▸ Task
Copy the text of all the data below line for line, and leave out the pictures.

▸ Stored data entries
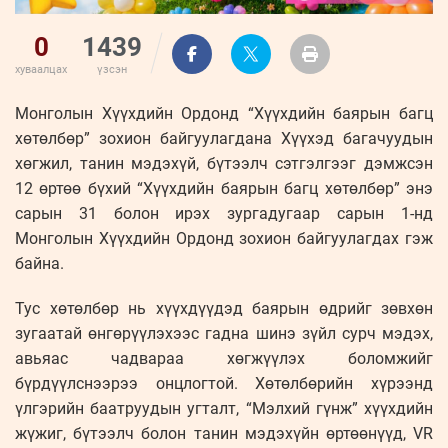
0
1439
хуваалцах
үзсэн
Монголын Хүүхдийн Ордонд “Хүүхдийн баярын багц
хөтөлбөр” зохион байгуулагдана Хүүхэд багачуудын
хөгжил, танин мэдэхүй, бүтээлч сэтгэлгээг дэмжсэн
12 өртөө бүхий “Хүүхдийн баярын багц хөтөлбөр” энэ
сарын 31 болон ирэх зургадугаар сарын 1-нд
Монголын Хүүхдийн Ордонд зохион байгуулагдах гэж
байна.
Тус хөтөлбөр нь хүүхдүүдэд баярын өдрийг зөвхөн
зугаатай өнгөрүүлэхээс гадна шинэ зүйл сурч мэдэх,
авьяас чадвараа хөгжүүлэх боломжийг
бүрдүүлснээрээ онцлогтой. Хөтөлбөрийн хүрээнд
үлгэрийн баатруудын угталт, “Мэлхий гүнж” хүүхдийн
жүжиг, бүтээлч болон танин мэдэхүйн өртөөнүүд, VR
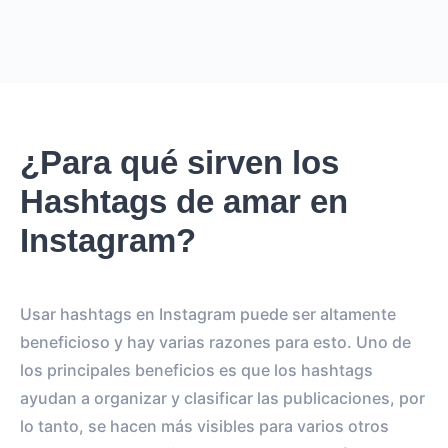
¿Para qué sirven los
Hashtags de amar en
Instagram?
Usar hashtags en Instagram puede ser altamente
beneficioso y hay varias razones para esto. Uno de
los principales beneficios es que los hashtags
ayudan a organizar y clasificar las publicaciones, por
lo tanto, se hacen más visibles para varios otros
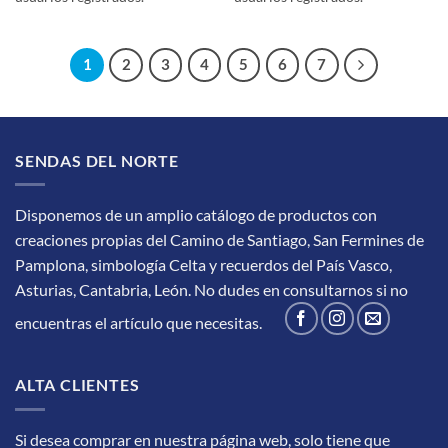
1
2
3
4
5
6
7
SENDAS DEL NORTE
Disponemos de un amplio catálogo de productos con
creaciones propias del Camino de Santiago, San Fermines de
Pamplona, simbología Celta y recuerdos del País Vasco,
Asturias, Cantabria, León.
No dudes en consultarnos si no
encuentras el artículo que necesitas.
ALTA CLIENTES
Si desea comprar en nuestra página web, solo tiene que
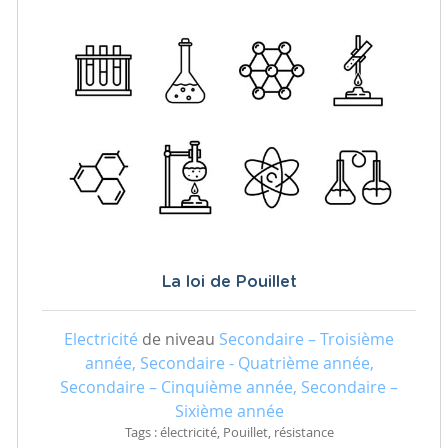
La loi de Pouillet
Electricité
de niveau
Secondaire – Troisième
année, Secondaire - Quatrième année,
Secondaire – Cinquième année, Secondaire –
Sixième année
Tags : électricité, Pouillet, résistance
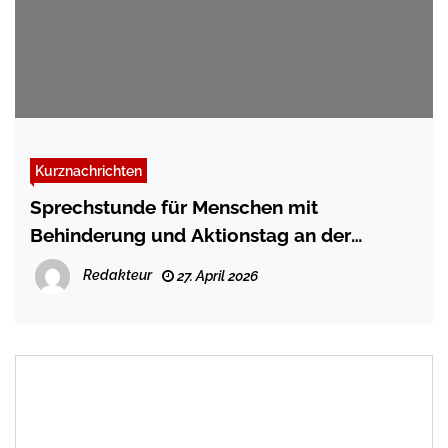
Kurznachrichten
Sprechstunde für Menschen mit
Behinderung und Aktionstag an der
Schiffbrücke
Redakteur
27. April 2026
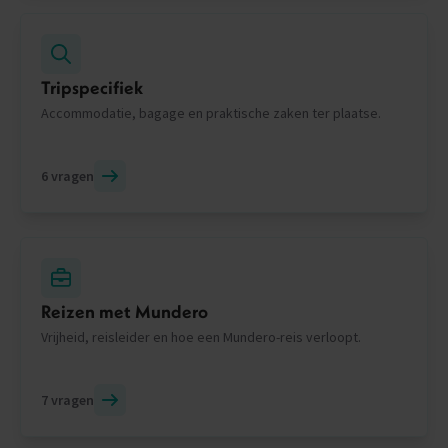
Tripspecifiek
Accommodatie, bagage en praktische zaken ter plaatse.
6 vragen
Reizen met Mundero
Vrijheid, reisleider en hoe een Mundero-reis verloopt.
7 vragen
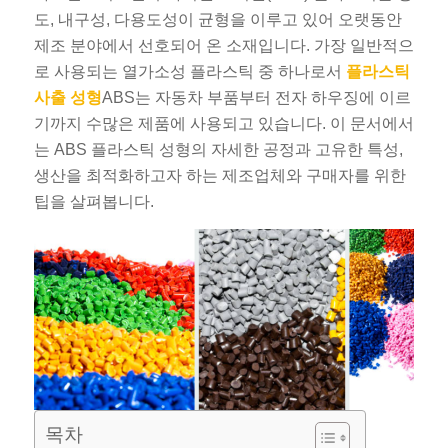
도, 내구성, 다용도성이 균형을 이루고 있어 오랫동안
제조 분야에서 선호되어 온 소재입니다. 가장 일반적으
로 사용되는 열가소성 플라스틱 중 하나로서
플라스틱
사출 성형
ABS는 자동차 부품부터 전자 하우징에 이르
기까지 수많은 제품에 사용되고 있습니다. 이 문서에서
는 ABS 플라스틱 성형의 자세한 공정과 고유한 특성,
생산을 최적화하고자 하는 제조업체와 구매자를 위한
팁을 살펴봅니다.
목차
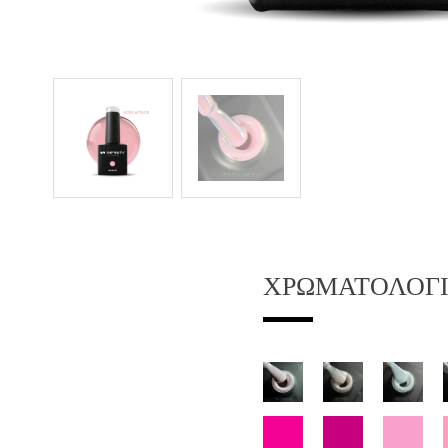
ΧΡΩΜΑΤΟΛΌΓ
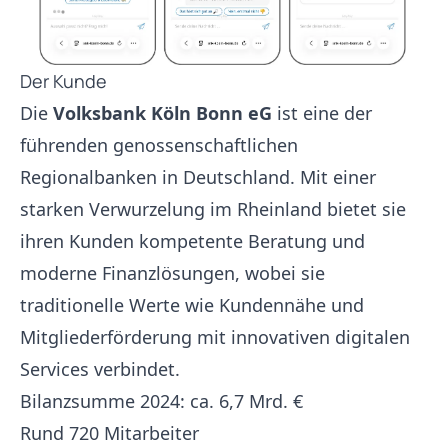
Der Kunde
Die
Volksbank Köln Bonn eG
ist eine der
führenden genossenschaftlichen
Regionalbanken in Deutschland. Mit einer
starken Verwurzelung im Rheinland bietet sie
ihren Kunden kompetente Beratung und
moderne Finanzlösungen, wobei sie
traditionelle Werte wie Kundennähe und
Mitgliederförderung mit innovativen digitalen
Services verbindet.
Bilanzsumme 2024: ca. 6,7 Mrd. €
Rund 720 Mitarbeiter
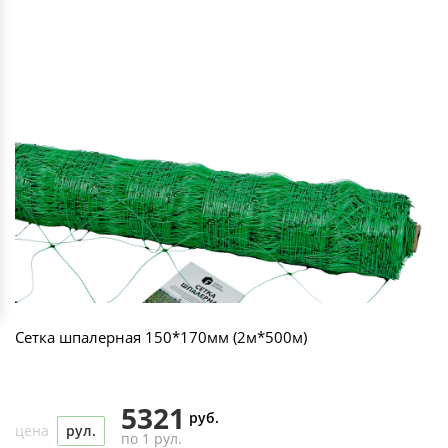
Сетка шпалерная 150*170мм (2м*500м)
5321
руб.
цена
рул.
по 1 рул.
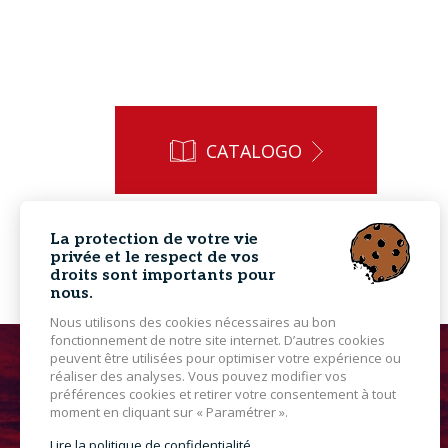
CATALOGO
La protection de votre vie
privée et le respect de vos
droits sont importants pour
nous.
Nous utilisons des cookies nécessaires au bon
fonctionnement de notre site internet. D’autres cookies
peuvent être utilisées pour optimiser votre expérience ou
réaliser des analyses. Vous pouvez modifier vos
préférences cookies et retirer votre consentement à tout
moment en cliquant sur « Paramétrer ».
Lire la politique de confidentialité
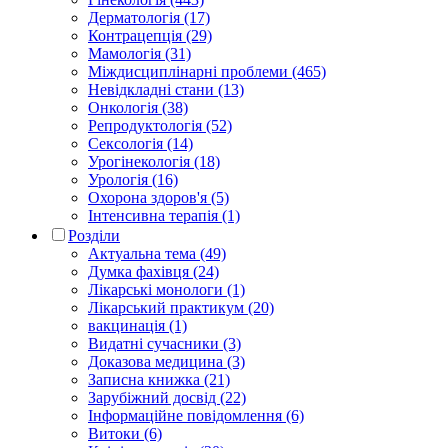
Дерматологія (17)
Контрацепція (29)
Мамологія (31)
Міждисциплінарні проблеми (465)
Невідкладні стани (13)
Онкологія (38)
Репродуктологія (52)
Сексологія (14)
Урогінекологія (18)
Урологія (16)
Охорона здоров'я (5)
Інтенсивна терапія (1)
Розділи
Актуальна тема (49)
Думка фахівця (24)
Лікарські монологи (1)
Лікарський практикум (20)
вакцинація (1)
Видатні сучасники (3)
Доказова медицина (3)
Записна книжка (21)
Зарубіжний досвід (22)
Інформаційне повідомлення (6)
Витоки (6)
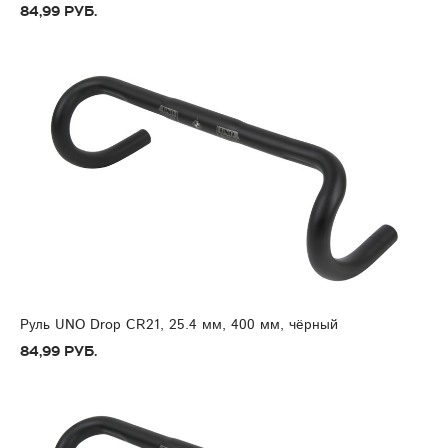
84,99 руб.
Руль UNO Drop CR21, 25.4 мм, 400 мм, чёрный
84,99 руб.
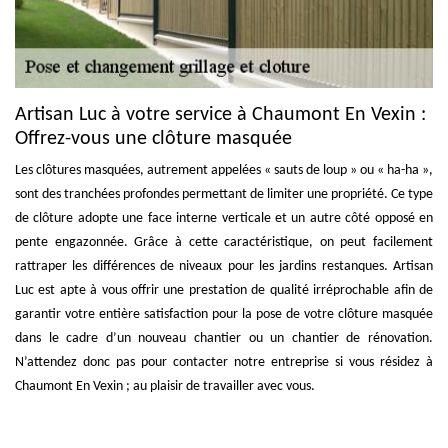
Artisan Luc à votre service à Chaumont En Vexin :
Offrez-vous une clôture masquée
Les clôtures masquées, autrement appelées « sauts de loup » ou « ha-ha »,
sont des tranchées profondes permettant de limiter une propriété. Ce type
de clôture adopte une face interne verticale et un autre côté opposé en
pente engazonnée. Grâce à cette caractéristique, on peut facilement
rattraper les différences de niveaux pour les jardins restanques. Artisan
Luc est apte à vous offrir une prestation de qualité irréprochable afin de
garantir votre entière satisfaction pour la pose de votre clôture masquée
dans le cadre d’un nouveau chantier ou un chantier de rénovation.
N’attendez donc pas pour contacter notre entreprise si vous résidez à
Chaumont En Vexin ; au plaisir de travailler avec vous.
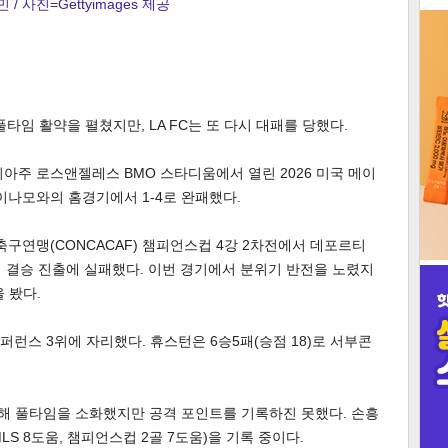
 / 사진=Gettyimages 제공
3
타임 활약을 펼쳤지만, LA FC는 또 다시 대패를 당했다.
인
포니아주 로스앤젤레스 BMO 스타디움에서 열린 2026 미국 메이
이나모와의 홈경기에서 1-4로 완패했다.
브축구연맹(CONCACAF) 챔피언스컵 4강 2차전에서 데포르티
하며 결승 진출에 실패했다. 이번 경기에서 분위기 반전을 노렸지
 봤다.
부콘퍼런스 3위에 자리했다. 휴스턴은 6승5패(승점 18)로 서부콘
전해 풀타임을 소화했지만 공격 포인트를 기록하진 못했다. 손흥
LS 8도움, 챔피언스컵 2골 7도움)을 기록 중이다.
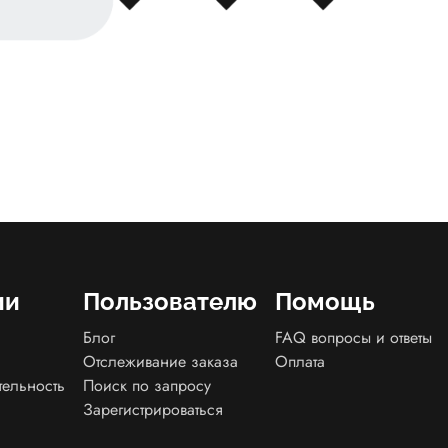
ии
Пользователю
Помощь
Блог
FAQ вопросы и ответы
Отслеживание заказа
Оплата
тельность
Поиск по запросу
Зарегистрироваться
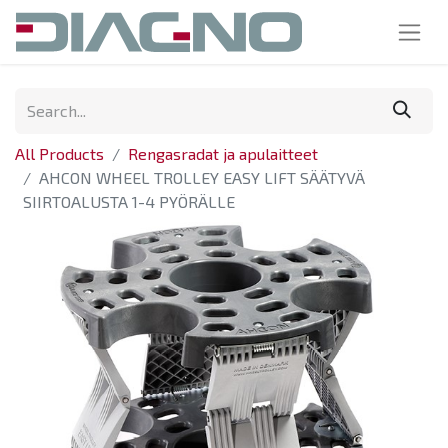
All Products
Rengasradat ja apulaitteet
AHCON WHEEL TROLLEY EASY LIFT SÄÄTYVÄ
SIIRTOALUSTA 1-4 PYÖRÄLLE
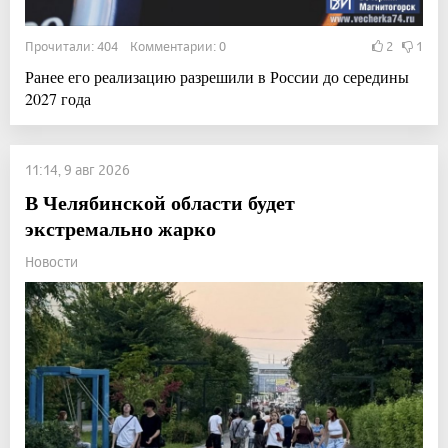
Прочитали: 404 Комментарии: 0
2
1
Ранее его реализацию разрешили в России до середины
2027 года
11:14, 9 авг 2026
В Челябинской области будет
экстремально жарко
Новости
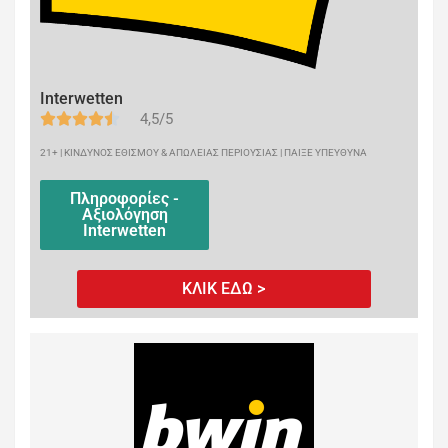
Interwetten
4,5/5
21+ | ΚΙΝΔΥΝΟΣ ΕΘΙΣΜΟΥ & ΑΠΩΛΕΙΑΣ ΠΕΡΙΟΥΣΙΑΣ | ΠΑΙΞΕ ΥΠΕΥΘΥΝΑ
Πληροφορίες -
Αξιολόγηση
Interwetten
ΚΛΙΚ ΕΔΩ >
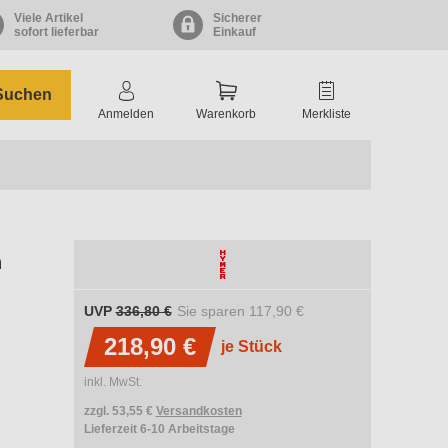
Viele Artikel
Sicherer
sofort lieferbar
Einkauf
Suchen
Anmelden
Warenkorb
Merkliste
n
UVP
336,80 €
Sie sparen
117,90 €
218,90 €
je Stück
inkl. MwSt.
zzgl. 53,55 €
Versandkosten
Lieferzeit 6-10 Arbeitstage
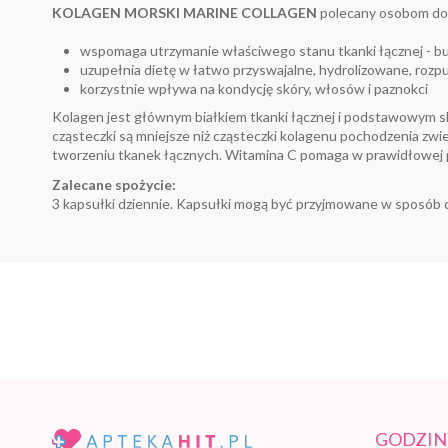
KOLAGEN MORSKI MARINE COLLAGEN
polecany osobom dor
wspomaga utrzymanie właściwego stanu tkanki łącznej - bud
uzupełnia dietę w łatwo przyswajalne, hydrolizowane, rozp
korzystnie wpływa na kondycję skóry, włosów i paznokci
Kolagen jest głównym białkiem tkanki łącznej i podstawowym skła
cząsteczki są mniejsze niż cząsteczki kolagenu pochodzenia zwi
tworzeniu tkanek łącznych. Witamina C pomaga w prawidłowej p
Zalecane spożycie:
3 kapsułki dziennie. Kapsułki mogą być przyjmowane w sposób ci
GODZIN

▸ Answer box
0
1439
хуваалцах
үзсэн
Монголын Хүүхдийн Ордонд “Хүүхдийн баярын багц
хөтөлбөр” зохион байгуулагдана Хүүхэд багачуудын
хөгжил, танин мэдэхүй, бүтээлч сэтгэлгээг дэмжсэн
12 өртөө бүхий “Хүүхдийн баярын багц хөтөлбөр” энэ
сарын 31 болон ирэх зургадугаар сарын 1-нд
Монголын Хүүхдийн Ордонд зохион байгуулагдах гэж
байна.
Тус хөтөлбөр нь хүүхдүүдэд баярын өдрийг зөвхөн
зугаатай өнгөрүүлэхээс гадна шинэ зүйл сурч мэдэх,
авьяас чадвараа хөгжүүлэх боломжийг
бүрдүүлснээрээ онцлогтой. Хөтөлбөрийн хүрээнд
үлгэрийн баатруудын угталт, “Мэлхий гүнж” хүүхдийн
жүжиг, бүтээлч болон танин мэдэхүйн өртөөнүүд, VR
¿Para qué sirven los
Hashtags de amar en
Instagram?
Usar hashtags en Instagram puede ser altamente
beneficioso y hay varias razones para esto. Uno de
los principales beneficios es que los hashtags
ayudan a organizar y clasificar las publicaciones, por
lo tanto, se hacen más visibles para varios otros
1
2
3
4
5
6
7
SENDAS DEL NORTE
Disponemos de un amplio catálogo de productos con
creaciones propias del Camino de Santiago, San Fermines de
Pamplona, simbología Celta y recuerdos del País Vasco,
Asturias, Cantabria, León.
No dudes en consultarnos si no
encuentras el artículo que necesitas.
ALTA CLIENTES
Si desea comprar en nuestra página web, solo tiene que
La loi de Pouillet
Electricité
de niveau
Secondaire – Troisième
année, Secondaire - Quatrième année,
Secondaire – Cinquième année, Secondaire –
Sixième année
Tags : électricité, Pouillet, résistance
Kurznachrichten
Sprechstunde für Menschen mit
Behinderung und Aktionstag an der
Schiffbrücke
Redakteur
27. April 2026
Tripspecifiek
Accommodatie, bagage en praktische zaken ter plaatse.
6 vragen
Reizen met Mundero
Vrijheid, reisleider en hoe een Mundero-reis verloopt.
7 vragen
도, 내구성, 다용도성이 균형을 이루고 있어 오랫동안
제조 분야에서 선호되어 온 소재입니다. 가장 일반적으
로 사용되는 열가소성 플라스틱 중 하나로서
플라스틱
사출 성형
ABS는 자동차 부품부터 전자 하우징에 이르
기까지 수많은 제품에 사용되고 있습니다. 이 문서에서
는 ABS 플라스틱 성형의 자세한 공정과 고유한 특성,
생산을 최적화하고자 하는 제조업체와 구매자를 위한
팁을 살펴봅니다.
목차
ΧΡΩΜΑΤΟΛΌΓ
Der Kunde
Die
Volksbank Köln Bonn eG
ist eine der
führenden genossenschaftlichen
Regionalbanken in Deutschland. Mit einer
starken Verwurzelung im Rheinland bietet sie
ihren Kunden kompetente Beratung und
moderne Finanzlösungen, wobei sie
traditionelle Werte wie Kundennähe und
Mitgliederförderung mit innovativen digitalen
Services verbindet.
Bilanzsumme 2024: ca. 6,7 Mrd. €
Rund 720 Mitarbeiter
Сетка шпалерная 150*170мм (2м*500м)
5321
руб.
цена
рул.
по 1 рул.
CATALOGO
La protection de votre vie
privée et le respect de vos
droits sont importants pour
nous.
Nous utilisons des cookies nécessaires au bon
fonctionnement de notre site internet. D’autres cookies
peuvent être utilisées pour optimiser votre expérience ou
réaliser des analyses. Vous pouvez modifier vos
préférences cookies et retirer votre consentement à tout
moment en cliquant sur « Paramétrer ».
Lire la politique de confidentialité
Дерматологія (17)
Контрацепція (29)
Мамологія (31)
Міждисциплінарні проблеми (465)
Невідкладні стани (13)
Онкологія (38)
Репродуктологія (52)
Сексологія (14)
Урогінекологія (18)
Урологія (16)
Охорона здоров'я (5)
Інтенсивна терапія (1)
Розділи
Актуальна тема (49)
Думка фахівця (24)
Лікарські монологи (1)
Лікарський практикум (20)
вакцинація (1)
Видатні сучасники (3)
Доказова медицина (3)
Записна книжка (21)
Зарубіжний досвід (22)
Інформаційне повідомлення (6)
Витоки (6)
84,99 руб.
Руль UNO Drop CR21, 25.4 мм, 400 мм, чёрный
84,99 руб.
Artisan Luc à votre service à Chaumont En Vexin :
Offrez-vous une clôture masquée
Les clôtures masquées, autrement appelées « sauts de loup » ou « ha-ha »,
sont des tranchées profondes permettant de limiter une propriété. Ce type
de clôture adopte une face interne verticale et un autre côté opposé en
pente engazonnée. Grâce à cette caractéristique, on peut facilement
rattraper les différences de niveaux pour les jardins restanques. Artisan
Luc est apte à vous offrir une prestation de qualité irréprochable afin de
garantir votre entière satisfaction pour la pose de votre clôture masquée
dans le cadre d’un nouveau chantier ou un chantier de rénovation.
N’attendez donc pas pour contacter notre entreprise si vous résidez à
Chaumont En Vexin ; au plaisir de travailler avec vous.
 / 사진=Gettyimages 제공
3
타임 활약을 펼쳤지만, LA FC는 또 다시 대패를 당했다.
인
포니아주 로스앤젤레스 BMO 스타디움에서 열린 2026 미국 메이
이나모와의 홈경기에서 1-4로 완패했다.
브축구연맹(CONCACAF) 챔피언스컵 4강 2차전에서 데포르티
하며 결승 진출에 실패했다. 이번 경기에서 분위기 반전을 노렸지
 봤다.
부콘퍼런스 3위에 자리했다. 휴스턴은 6승5패(승점 18)로 서부콘
전해 풀타임을 소화했지만 공격 포인트를 기록하진 못했다. 손흥
LS 8도움, 챔피언스컵 2골 7도움)을 기록 중이다.
ии
Пользователю
Помощь
Блог
FAQ вопросы и ответы
Отслеживание заказа
Оплата
тельность
Поиск по запросу
Зарегистрироваться
All Products
Rengasradat ja apulaitteet
AHCON WHEEL TROLLEY EASY LIFT SÄÄTYVÄ
SIIRTOALUSTA 1-4 PYÖRÄLLE
Прочитали: 404 Комментарии: 0
2
1
Ранее его реализацию разрешили в России до середины
2027 года
11:14, 9 авг 2026
В Челябинской области будет
экстремально жарко
Новости
Interwetten
4,5/5
21+ | ΚΙΝΔΥΝΟΣ ΕΘΙΣΜΟΥ & ΑΠΩΛΕΙΑΣ ΠΕΡΙΟΥΣΙΑΣ | ΠΑΙΞΕ ΥΠΕΥΘΥΝΑ
Πληροφορίες -
Αξιολόγηση
Interwetten
ΚΛΙΚ ΕΔΩ >
Viele Artikel
Sicherer
sofort lieferbar
Einkauf
Suchen
Anmelden
Warenkorb
Merkliste
n
UVP
336,80 €
Sie sparen
117,90 €
218,90 €
je Stück
inkl. MwSt.
zzgl. 53,55 €
Versandkosten
Lieferzeit 6-10 Arbeitstage
KOLAGEN MORSKI MARINE COLLAGEN
polecany osobom dor
wspomaga utrzymanie właściwego stanu tkanki łącznej - bud
uzupełnia dietę w łatwo przyswajalne, hydrolizowane, rozp
korzystnie wpływa na kondycję skóry, włosów i paznokci
Kolagen jest głównym białkiem tkanki łącznej i podstawowym skła
cząsteczki są mniejsze niż cząsteczki kolagenu pochodzenia zwi
tworzeniu tkanek łącznych. Witamina C pomaga w prawidłowej p
Zalecane spożycie:
3 kapsułki dziennie. Kapsułki mogą być przyjmowane w sposób ci
GODZIN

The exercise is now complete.